### Given passage

MPs do not dismiss the possibility of a split if their “hand is forced” through a wave of deselections or if the left achieves permanent control of the party. But they expect Labour to fight the next election as a force at least united in name.

Neither the Corbynites nor the rebels have ultimate control 

Corbyn’s second landslide victory confirmed the left’s dominance among the membership. He increased his winning margin and triumphed in every section. But beyond this, the left’s position is far more tenuous.

The addition of Scottish and Welsh representatives to the National Executive Committee handed Corbyn’s opponents control of Labour’s ruling body. Any hope of radically reshaping the party’s rule book has ended.

For weeks, Corbyn’s allies have spoken of their desire to remove general secretary Iain McNicol and deputy leader Tom Watson. But the former is now safe in his position, while the latter has been strengthened by his rapturously received speech.

### Work instruction 1
In the passage on Labour's internal divisions, what gave Corbyn's opponents control of the National Executive Committee?
### Work instruction 2
Write the next few sentences of the passage on Labour's internal divisions, continuing from its last sentence.
The records that follow have no connection to the passage on Labour's internal divisions.

### Data excerpts
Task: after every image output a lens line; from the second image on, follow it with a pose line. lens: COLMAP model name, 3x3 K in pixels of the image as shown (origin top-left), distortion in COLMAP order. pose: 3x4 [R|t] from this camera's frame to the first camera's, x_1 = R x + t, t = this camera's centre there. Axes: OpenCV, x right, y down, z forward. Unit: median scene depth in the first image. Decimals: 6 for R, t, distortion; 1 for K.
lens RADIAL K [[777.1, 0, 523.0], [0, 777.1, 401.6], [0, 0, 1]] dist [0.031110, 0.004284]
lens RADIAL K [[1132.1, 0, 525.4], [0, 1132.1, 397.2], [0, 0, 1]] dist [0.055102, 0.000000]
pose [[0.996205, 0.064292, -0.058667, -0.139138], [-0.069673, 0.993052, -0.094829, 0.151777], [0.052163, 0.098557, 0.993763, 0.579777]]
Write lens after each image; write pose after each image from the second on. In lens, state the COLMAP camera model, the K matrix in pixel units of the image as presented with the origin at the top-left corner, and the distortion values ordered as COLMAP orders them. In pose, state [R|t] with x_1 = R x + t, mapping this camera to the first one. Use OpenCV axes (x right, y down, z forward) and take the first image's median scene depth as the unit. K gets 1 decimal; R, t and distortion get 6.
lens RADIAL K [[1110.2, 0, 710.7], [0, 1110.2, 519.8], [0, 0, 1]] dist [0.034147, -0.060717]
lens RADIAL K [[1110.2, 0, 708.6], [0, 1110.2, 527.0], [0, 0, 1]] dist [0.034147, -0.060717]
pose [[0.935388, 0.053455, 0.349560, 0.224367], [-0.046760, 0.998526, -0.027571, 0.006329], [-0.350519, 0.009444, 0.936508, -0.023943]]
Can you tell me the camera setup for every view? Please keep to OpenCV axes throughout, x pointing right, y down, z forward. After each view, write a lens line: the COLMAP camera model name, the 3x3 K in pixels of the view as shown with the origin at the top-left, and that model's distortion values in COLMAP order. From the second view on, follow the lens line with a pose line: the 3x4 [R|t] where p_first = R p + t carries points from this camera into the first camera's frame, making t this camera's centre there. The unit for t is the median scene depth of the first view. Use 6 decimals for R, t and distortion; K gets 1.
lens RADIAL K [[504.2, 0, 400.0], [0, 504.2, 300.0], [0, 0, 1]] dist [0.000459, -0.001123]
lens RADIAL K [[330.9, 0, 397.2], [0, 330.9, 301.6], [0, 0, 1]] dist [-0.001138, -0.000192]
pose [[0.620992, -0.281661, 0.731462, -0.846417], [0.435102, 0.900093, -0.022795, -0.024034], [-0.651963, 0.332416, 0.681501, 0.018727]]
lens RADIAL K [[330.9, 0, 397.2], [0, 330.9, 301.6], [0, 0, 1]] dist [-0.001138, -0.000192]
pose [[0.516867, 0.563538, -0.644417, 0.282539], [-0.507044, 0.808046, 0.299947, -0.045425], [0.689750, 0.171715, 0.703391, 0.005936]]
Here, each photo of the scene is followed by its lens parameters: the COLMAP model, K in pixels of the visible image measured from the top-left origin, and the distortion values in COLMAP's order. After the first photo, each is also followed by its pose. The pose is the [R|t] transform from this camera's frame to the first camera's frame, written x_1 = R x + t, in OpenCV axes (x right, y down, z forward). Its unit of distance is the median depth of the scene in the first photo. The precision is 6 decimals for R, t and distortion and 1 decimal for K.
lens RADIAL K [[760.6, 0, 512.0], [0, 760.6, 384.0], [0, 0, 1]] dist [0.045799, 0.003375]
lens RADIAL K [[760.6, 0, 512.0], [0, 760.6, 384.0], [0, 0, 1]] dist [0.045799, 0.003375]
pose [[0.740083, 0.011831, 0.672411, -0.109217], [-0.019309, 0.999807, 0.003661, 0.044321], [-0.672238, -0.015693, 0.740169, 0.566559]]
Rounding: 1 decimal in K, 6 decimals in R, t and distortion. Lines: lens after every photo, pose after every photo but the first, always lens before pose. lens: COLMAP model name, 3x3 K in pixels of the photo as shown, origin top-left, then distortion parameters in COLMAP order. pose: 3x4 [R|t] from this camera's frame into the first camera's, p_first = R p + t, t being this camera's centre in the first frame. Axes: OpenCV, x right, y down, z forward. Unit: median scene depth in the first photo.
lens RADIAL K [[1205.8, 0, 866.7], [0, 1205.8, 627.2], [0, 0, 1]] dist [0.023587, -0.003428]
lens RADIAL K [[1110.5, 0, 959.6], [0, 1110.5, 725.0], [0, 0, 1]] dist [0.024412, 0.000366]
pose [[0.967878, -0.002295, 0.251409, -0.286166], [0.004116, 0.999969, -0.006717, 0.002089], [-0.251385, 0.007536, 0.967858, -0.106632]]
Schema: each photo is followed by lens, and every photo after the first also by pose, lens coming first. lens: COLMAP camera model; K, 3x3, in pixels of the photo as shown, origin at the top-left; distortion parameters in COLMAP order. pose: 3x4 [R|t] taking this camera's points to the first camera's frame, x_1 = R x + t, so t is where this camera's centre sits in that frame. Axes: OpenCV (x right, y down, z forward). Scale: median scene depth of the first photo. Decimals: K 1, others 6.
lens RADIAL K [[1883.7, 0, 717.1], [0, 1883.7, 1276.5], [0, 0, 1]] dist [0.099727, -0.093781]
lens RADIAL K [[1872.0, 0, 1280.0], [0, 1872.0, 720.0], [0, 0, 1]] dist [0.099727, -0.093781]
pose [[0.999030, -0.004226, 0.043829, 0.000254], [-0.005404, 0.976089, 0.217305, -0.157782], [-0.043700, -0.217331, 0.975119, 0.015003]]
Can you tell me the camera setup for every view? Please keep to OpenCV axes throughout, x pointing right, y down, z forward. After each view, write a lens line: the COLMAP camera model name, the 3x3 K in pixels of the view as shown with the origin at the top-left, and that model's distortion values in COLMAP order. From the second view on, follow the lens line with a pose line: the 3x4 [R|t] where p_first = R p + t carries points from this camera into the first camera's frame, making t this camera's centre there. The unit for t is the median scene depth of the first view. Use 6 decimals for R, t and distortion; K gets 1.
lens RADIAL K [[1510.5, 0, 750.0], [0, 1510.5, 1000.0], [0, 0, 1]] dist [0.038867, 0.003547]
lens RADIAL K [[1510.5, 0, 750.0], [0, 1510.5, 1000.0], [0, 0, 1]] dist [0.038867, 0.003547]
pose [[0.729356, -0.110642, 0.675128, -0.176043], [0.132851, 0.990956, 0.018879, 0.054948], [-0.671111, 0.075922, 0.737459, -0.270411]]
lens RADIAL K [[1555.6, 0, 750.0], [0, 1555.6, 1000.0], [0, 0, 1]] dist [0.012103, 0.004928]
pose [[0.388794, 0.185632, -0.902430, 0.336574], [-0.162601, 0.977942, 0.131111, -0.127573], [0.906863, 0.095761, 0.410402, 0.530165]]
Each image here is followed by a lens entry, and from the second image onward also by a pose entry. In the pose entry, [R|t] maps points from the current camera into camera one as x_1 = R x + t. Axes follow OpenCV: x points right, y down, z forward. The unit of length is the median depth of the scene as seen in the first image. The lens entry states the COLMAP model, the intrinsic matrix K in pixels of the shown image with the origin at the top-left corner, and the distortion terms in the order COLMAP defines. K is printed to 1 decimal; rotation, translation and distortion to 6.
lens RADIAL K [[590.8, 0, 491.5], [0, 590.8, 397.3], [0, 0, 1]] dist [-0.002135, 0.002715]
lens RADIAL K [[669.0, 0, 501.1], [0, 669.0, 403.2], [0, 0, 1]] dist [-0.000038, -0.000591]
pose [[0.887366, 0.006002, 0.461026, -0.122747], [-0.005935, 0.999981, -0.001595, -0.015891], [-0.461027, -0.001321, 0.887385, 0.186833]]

### Task result 1
The addition of Scottish and Welsh representatives to the committee.

### Task result 2
Were Corbyn to eventually resign or be defeated, another left candidate (such as John McDonnell) would struggle to make the ballot. Nominations from 15 per cent of MPs are required but just six per cent are committed Corbynites (though selection contests and seat losses could aid their cause). It’s for this reason that allies of the leader are pushing for the threshold to be reduced to five per cent. Unless they succeed, the hard-left’s dominance is from assured. Were an alternative candidate, such as Clive Lewis or Angela Rayner, to succeed it would only be by offering themselves as a softer alternative.

Corbynite divisions are intensifying 

The divide between Corbyn’s supporters and opponents has recently monopolised attention. But the conference showed why divisions among the former should be interrogated.

Shadow defence secretary Clive Lewis, an early Corbyn backer, was enraged when his speech was amended to exclude a line announcing that Labour’s pro-Trident stance would not be reversed. Though Lewis opposes renewal, he regards unilateralism as an obstacle to unifying the party around a left economic programme. The longer Corbyn remains leader, the greater the tension between pragmatism and radicalism will become. Lewis may have alienated CND but he has improved his standing among MPs, some of whom hail him as a bridge between the hard and soft left.

Elsewhere, the briefing against McDonnell by Corbyn allies, who suggested he was an obstacle to recruiting frontbenchers, showed how tensions between their respective teams will remain a story.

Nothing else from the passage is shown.